Analysis of glycogen metabolizing enzymes and related proteins in old Epm2a^–/– mice. Muscle or brain extracts from 9–12-month-old wild type (WT) and Epm2a^–/– mice were analyzed. A, GS protein levels in the LSS and the LSP of muscle extracts. B, glycogen debranching enzyme (AGL) and branching enzyme (BE) protein levels in muscle extracts, and muscle PTG protein levels in the high speed centrifugation glycogen pellet. C, glycogenin protein levels in the LSP and the high speed pellets (HSP) of muscle treated or not with α-amylase. D, GS activity in LSS from muscle in the absence (white bars) or presence (black bars) of G6P. The corresponding activity ratio is shown. *, p < 0.05 (n = 3). E, GS activity in the LSP from muscle in the absence or presence of G6P. The corresponding activity ratio is shown. *, p < 0.05 (n = 3). F, GS protein levels in the LSS and the LSP of brain extracts. G, AGL and branching enzyme protein levels in brain extracts, and PTG protein levels in the high speed centrifugation glycogen pellet of brain extracts. H, GS activity in the LSS from brain. The activity ratio is shown (n = 3). I, GS activity in the LSP from brain. The activity ratio is shown (n = 3). KO, knock-out.

FIGURE 7.

Possible roles for laforin in malin in the formation of polyglucosan. We propose that laforin is a physiological glycogen phosphatase whose impairment leads to the structural abnormalities in glycogen described in this work and to Lafora body formation.
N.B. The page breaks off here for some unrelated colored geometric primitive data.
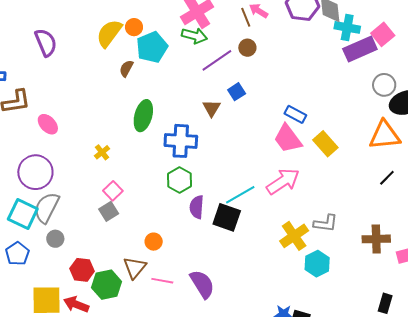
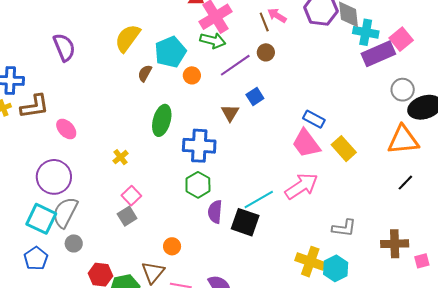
orange circle: (134, 27) -> (192, 75), moved
yellow cross: (294, 236) -> (310, 262), moved, turned -36

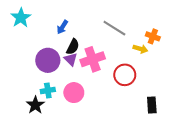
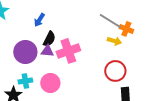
gray line: (114, 28) -> (110, 21), moved
purple triangle: (71, 59) -> (47, 51), turned -40
red circle: (125, 75) -> (115, 71), moved

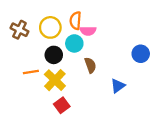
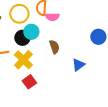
cyan circle: (74, 43) -> (31, 32), moved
The role of malin remains a matter of active investigation. Malin could act together with or upstream of laforin in the removal of phosphate from glycogen (a). Malin could function independently of laforin to reduce glycogen phosphorylation, such as by down-regulating the enzyme(s) responsible for glycogen phosphorylation (b). Alternatively, malin could suppress polyglucosan formation independently of glycogen phosphorylation by controlling glycogen metabolic enzymes (c), as has been proposed.